Thank you for the credit on that again. I know you were thinking about doing something similar and it seems that someone has probably had to have done something similar in the past. But it does feel good to contribute something that others find useful (Like what the OP did contributing this thread). I have to give you big props though for taking it to the next level. You did a sweet job on that. I have even seen pictures of your version in other threads. I’m glad about that though, because I cringe when I think about that first prototype I made with the foam divider. That would be a short waiting to happen if someone copied that version.

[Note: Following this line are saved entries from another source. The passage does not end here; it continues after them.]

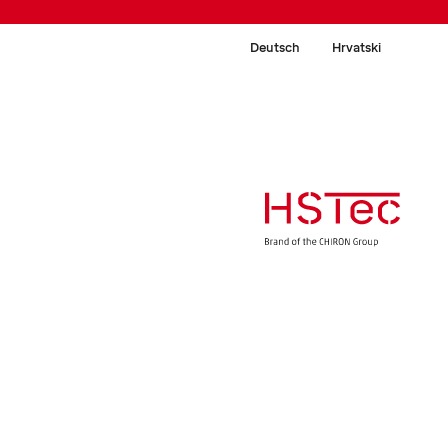
Deutsch
Hrvatski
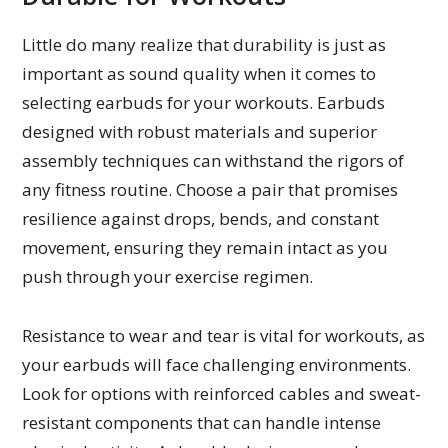
Little do many realize that durability is just as
important as sound quality when it comes to
selecting earbuds for your workouts. Earbuds
designed with robust materials and superior
assembly techniques can withstand the rigors of
any fitness routine. Choose a pair that promises
resilience against drops, bends, and constant
movement, ensuring they remain intact as you
push through your exercise regimen.
Resistance to wear and tear is vital for workouts, as
your earbuds will face challenging environments.
Look for options with reinforced cables and sweat-
resistant components that can handle intense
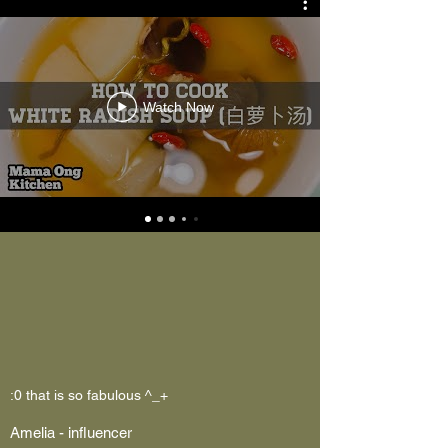
Watch Now
:0 that is so fabulous ^_+
Amelia - influencer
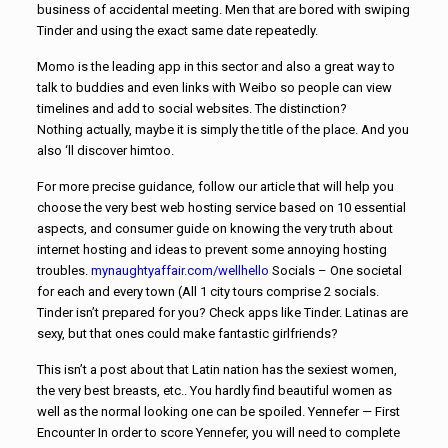
business of accidental meeting. Men that are bored with swiping
Tinder and using the exact same date repeatedly.
Momo is the leading app in this sector and also a great way to
talk to buddies and even links with Weibo so people can view
timelines and add to social websites. The distinction?
Nothing actually, maybe it is simply the title of the place. And you
also ‘ll discover himtoo.
For more precise guidance, follow our article that will help you
choose the very best web hosting service based on 10 essential
aspects, and consumer guide on knowing the very truth about
internet hosting and ideas to prevent some annoying hosting
troubles.
mynaughtyaffair.com/wellhello
Socials – One societal
for each and every town (All 1 city tours comprise 2 socials.
Tinder isn’t prepared for you? Check apps like Tinder. Latinas are
sexy, but that ones could make fantastic girlfriends?
This isn’t a post about that Latin nation has the sexiest women,
the very best breasts, etc.. You hardly find beautiful women as
well as the normal looking one can be spoiled. Yennefer — First
Encounter In order to score Yennefer, you will need to complete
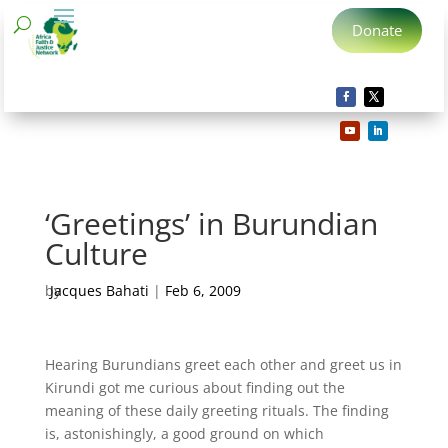
Donate
‘Greetings’ in Burundian
Culture
by
Jacques Bahati
|
Feb 6, 2009
Hearing Burundians greet each other and greet us in
Kirundi got me curious about finding out the
meaning of these daily greeting rituals. The finding
is, astonishingly, a good ground on which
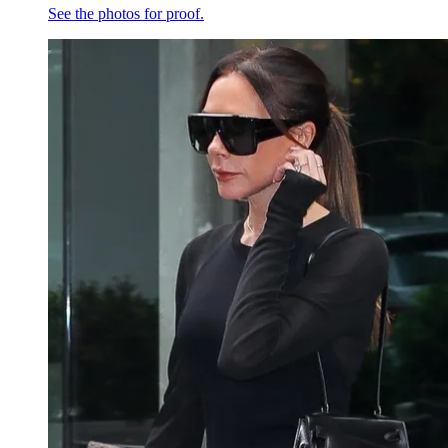
See the photos for proof.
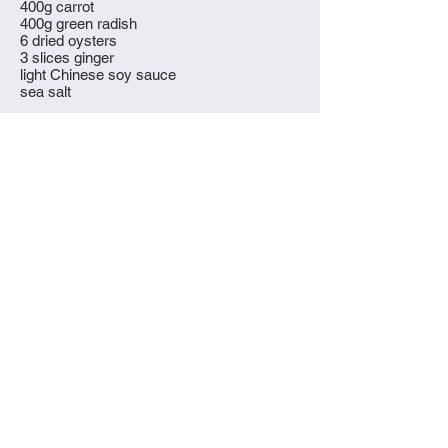
400g carrot
400g green radish
6 dried oysters
3 slices ginger
light Chinese soy sauce
sea salt
What to do
Peel the carrots and cut into one inch thick
pieces. Wash the pork and oysters. Put
everything into a pressure cooker or large,
heavy bottomed pot and cover with water.
Cover the pot, bring to the boil and simmer
for at least four hours (two for a pressure
cooker), more if you have the patience.
Use a sieve or a spoon to skim off any
scum. Taste the soup - if you like it
stronger bring it back to the boil and
reduce. Add soy sauce and salt to taste at
the very end.
Strain the soup into bowls and serve with
the soft carrot, oysters and pork, along
with a dish of soy sauce for dipping.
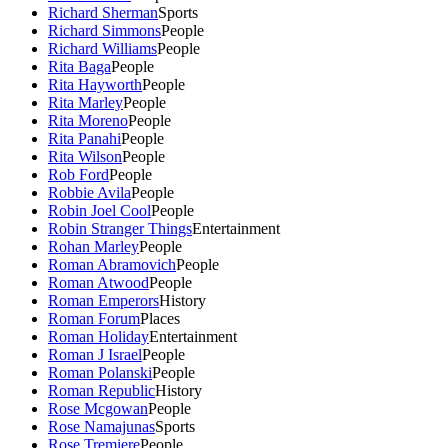
Richard Sherman
Sports
Richard Simmons
People
Richard Williams
People
Rita Baga
People
Rita Hayworth
People
Rita Marley
People
Rita Moreno
People
Rita Panahi
People
Rita Wilson
People
Rob Ford
People
Robbie Avila
People
Robin Joel Cool
People
Robin Stranger Things
Entertainment
Rohan Marley
People
Roman Abramovich
People
Roman Atwood
People
Roman Emperors
History
Roman Forum
Places
Roman Holiday
Entertainment
Roman J Israel
People
Roman Polanski
People
Roman Republic
History
Rose Mcgowan
People
Rose Namajunas
Sports
Rose Tremiere
People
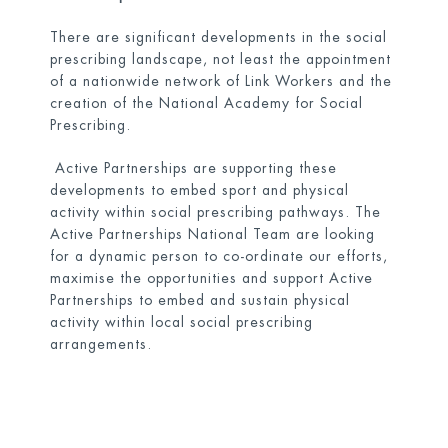
There are significant developments in the social
prescribing landscape, not least the appointment
of a nationwide network of Link Workers and the
creation of the National Academy for Social
Prescribing.
Active Partnerships are supporting these
developments to embed sport and physical
activity within social prescribing pathways. The
Active Partnerships National Team are looking
for a dynamic person to co-ordinate our efforts,
maximise the opportunities and support Active
Partnerships to embed and sustain physical
activity within local social prescribing
arrangements.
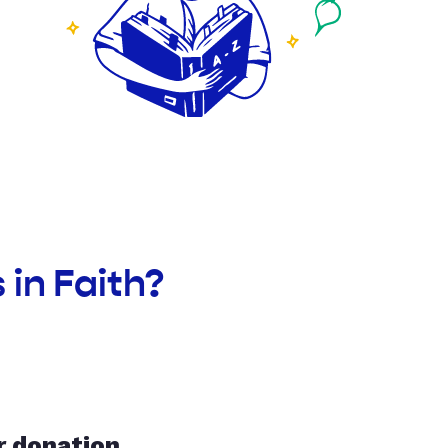
in Faith?
r donation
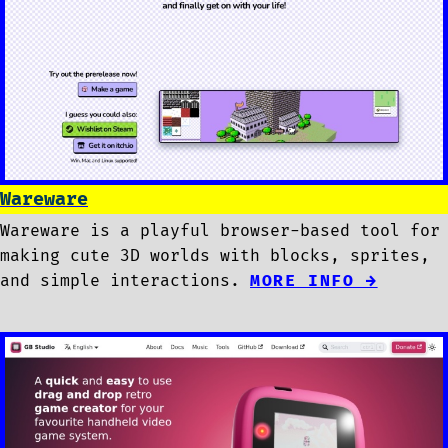
Wareware
Wareware is a playful browser-based tool for
making cute 3D worlds with blocks, sprites,
and simple interactions.
MORE INFO →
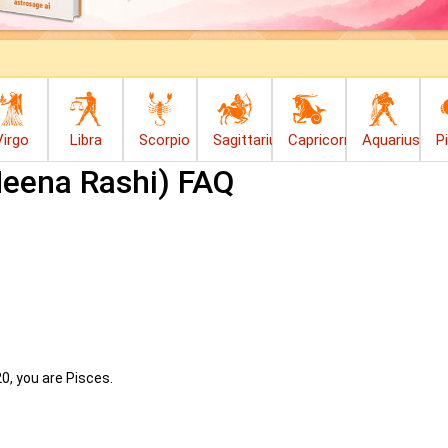
Virgo
Libra
Scorpio
Sagittarius
Capricorn
Aquarius
P
Meena Rashi) FAQ
20, you are Pisces.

I have done a similiar mod to one of my favorite flashlights.
It’s an old 2xD Metal flashlight from seagull which I have since I was little.
I ordered some different 12V bulbs after seeing this thread and decided last week to test out which fits best.
I used this LeD bulb(ordered from focal price or so) http://www.fasttech.com/products/1263200
I also paralleled the LEDs but wothout the drilling i just desoldered one wire and bend it up, the leds were clamped down with the optics anyway.
I used a 1A regulated driver to power the LeDs up
http://www.fasttech.com/products/1143101
This gives nice amount of light trough full voltage range. Tailcap current is too much for D Batteries, approximated runtime 2 hours….

It almost fitted perfect just the lens could be one millimeter wider, I have for now used a tiny bit insulation tape to clamp it with the head maybe I will find some clear foil or so…

I like the light and the beam is a nice as shown above (maybe even a bit better than the 3 LED bulb I have here too)

I had to made a battery contact and some soldering like always and it’s not very neat as I want to test the silicone adhesive I had ordered from fasttech but it works.

I recycled an old PCB for the positive contact so there are some pads missing… But it works and was done quickly. Soldered the negative wire direct to some copper from the switch mechanic. Some kapton around to protect from shorting something.

Are the spare bridgelux emitters from fasttech much brighter(two times)?